Celui qui fut à la base de ces initiatives et de ces réalisations connut une existence hasardeuse, tourmentée et romanesque.

Il s'appelait jean Guidad et était né en 1495 sous le ciel du Portugal, à Montemaro-novo. Paisiblement il vivait dans sa famille, lorsqu'un jour, piqué on ne sait par quelle tarentule, il prit la grande route et marcha droit devant lui au hasard.

Il gagna l'Espagne du sud. Comme il était dépourvu de tout pécule et que son jeune estomac hurlait la faim il s'embaucha dans les fermes.

Mais cette existence lui pesait. A ce moment l'Espagne retentissait du fracas des armes et Jean Giudad s'engagea dans l'armée de Charles V.

Il y vécut, il faut bien l'avouer, l'existence d'un soudard,  ne dédaignant pas de participer aux pillages et au sac des villes.

Pourtant peu à peu le remords de ses actes coupables vint troubler son âme. Il abandonna l'armée et décida de retourner au Portugal.

Lorsqu'il arriva dans son village natal il apprit que sa mère était morte et que son père était devenu prêtre.

Il retourna en Espagne, travailla à Grenade et grâce à quelques économies il put ouvrir une petite échoppe de libraire. Un soir il entra par hasard dans la cathédrale. Le célèbre Jean d'Avila était en chaire et prêchait.

En écoutant son verbe sonore, Jean Guidad eut soudain la révélation des nombreuses et lourdes fautes dont il avait chargé sa conscience.

Il se jeta sur le sol, criant à plein poumons tous les péchés dont il s'était rendu coupable.

Les fidèles le prirent pour un fou dangereux. On l'arrêta et on le conduisit dans un asile d'aliénés où il dut subir le traitement en usage à l'époque : les coups de fouet sur les épaules nues.

Stoïquement il supporta ce supplice répété jusqu'au jour où un médecin décréta que la folie avait quitté son corps et qu'on pouvait  lui rendre la liberté.

Pendant ses méditations dans la maison des fous il avait fait serment de consacrer le reste de sa vie au soulagement des malheureux et des malades.

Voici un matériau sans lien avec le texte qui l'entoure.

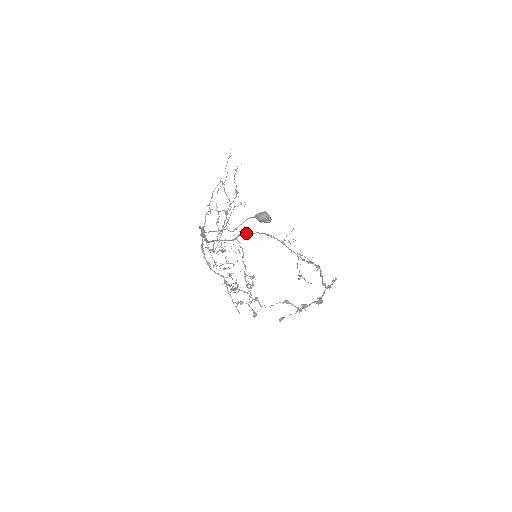
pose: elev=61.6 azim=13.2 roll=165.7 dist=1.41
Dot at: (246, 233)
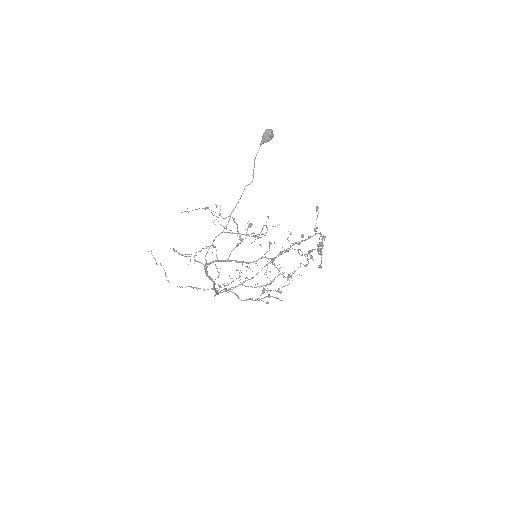
Dot at: occluded
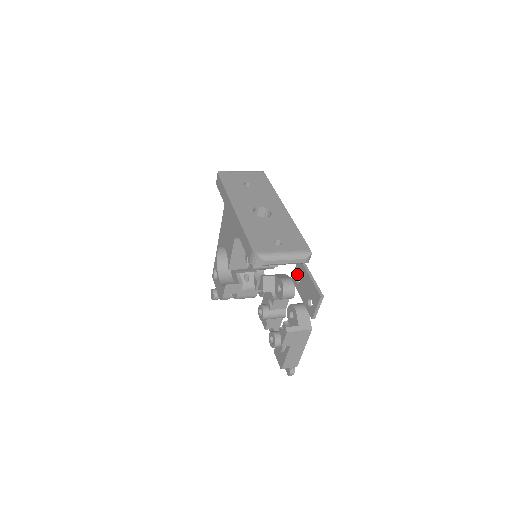
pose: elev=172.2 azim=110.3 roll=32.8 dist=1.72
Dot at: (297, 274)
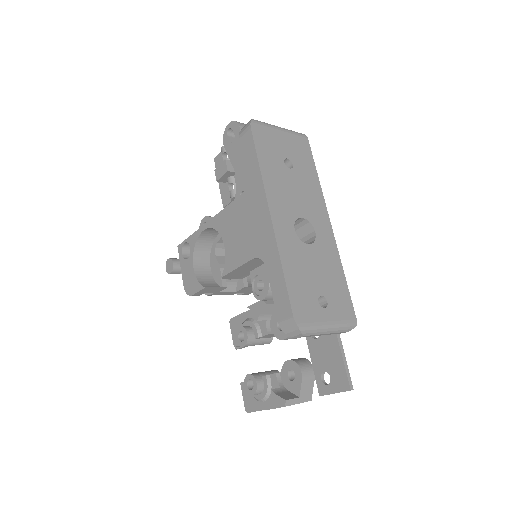
Dot at: occluded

Il rêvait de créer des institutions charitables. Mais l'essentiel lui manquait : l'argent.

Devenu moine il parcourut pieds nus une partie de l'Espagne, recueillant des fonds à droite et à gauche.

Hélas ! Ils étaient bien insuffisants pour lui permettre de réaliser ses projets.

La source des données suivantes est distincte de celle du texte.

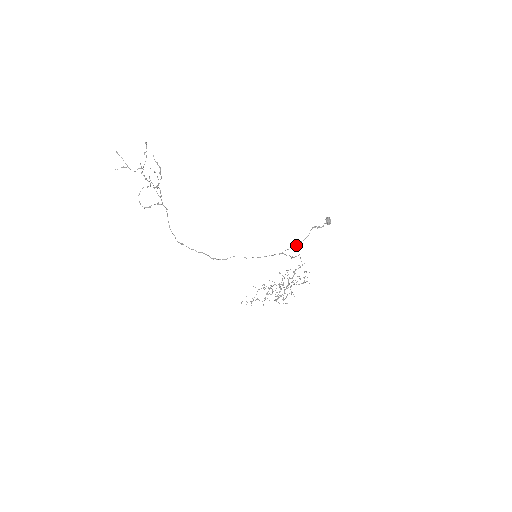
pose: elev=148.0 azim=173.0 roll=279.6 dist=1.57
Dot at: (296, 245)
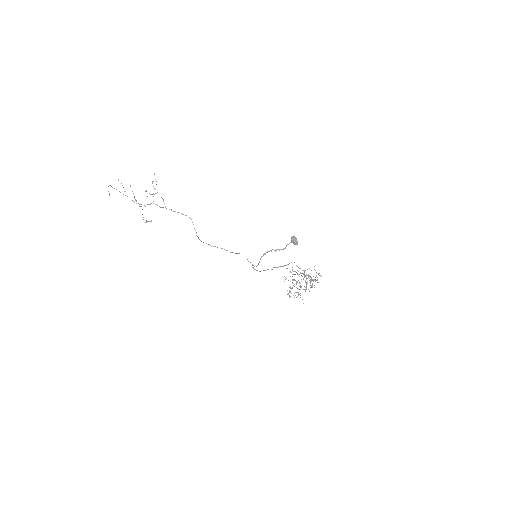
Dot at: (256, 266)
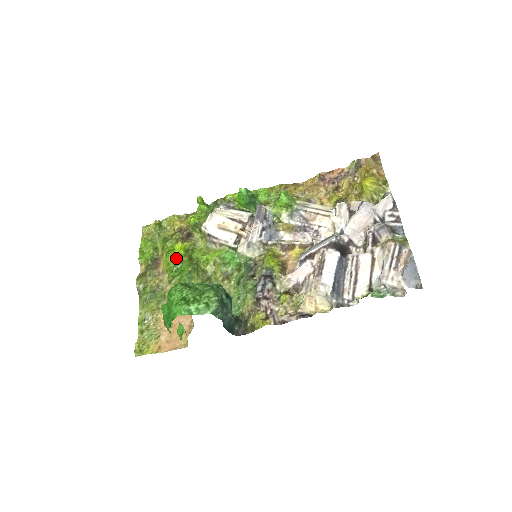
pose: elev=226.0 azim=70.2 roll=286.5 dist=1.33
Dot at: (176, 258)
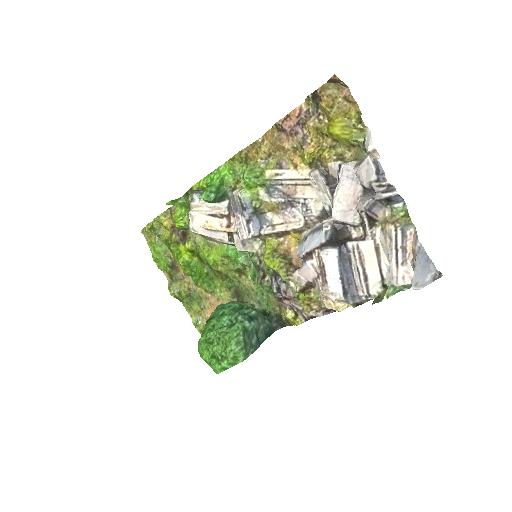
Dot at: (187, 262)
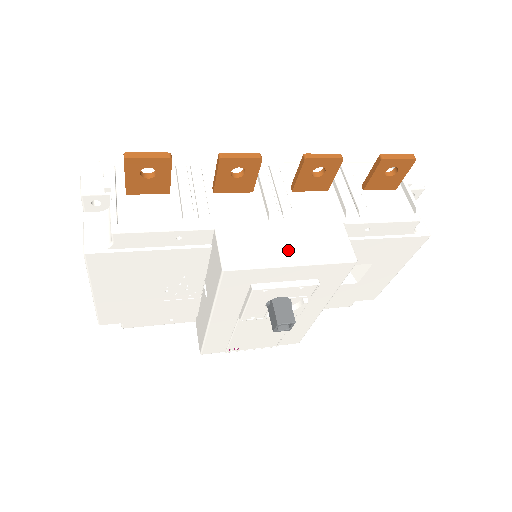
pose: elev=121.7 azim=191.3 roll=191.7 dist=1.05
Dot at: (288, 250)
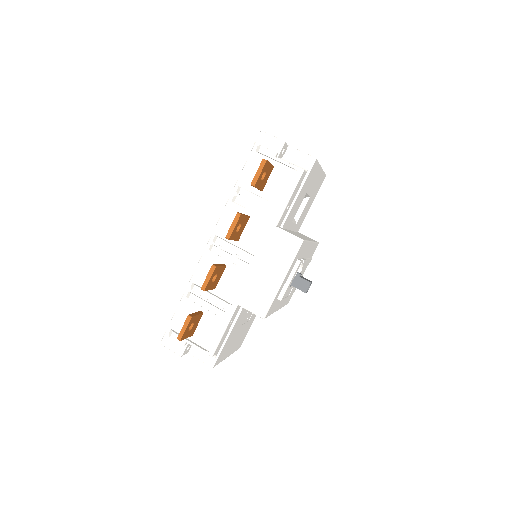
Dot at: (273, 276)
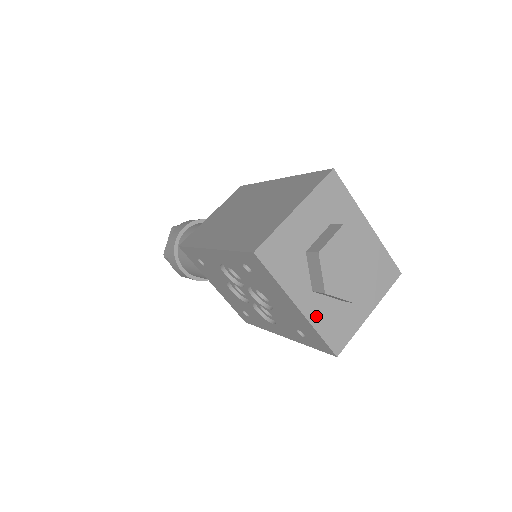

Alors il  décida de frapper un grand coup et de s'adresser au roi lui-même, tâche presque impossible en vérité car on ne voulait pas permettre à ce moine d'approcher l'orgueilleux Phillipe II.

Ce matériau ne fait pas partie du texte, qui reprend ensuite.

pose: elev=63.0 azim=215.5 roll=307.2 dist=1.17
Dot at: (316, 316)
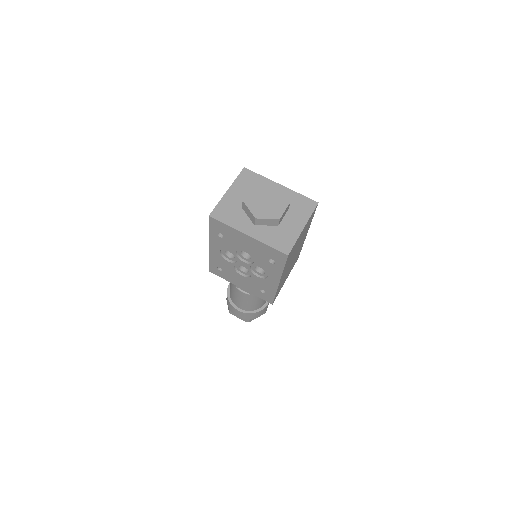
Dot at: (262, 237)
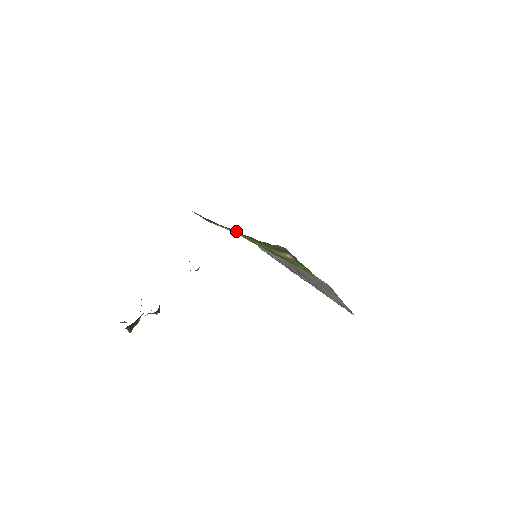
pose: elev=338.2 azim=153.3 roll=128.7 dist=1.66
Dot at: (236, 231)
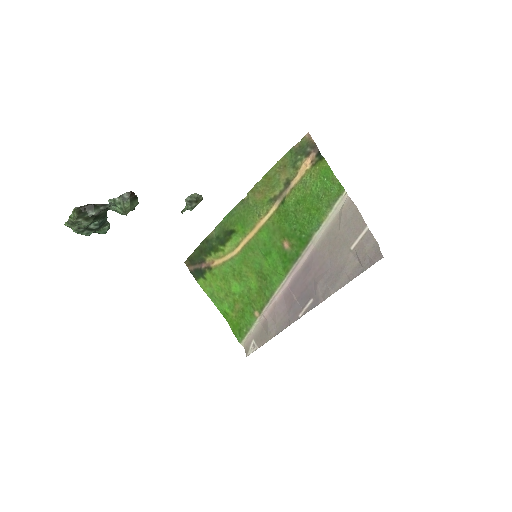
Dot at: (246, 200)
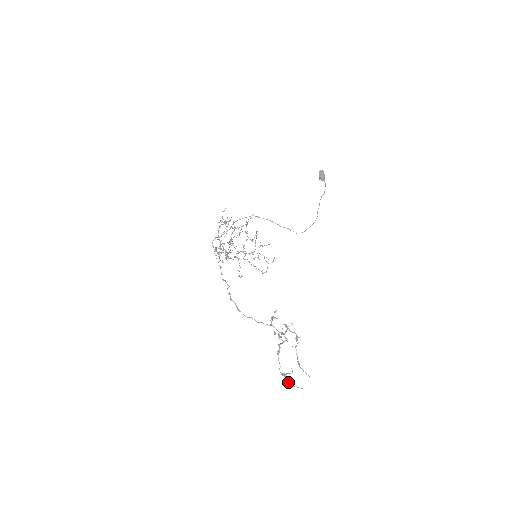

A force de ténécité, il y parvint cependant et le monarque lui donna les sommes indispensables pour édifier un bel hôpital, un confortable asile de nuit et un bureau de bienfaisance.

Et c'est ainsi que Jean Guidad, devenu Saint-Jean de Dieu* créa, il y a quatre cent ans , les premières oeuvres d'assistance sociale.

F.Estebe - 13 janvier 1940

 

BARRES DE SEPARATION

 *  Portugais, Jean Ciudad fut berger, voyageur, soldat, marchand, avant de se convertir, à 42 ans.
Il créa un hôpital à Grenade et jeta les fondements d'un Ordre de Frères hospitaliers.
Il mourut à Grenade (Andalousie), le 8 mars 1550, victime de son dévouement.
Léon XIII l'a déclaré patron des infirmiers et des malades.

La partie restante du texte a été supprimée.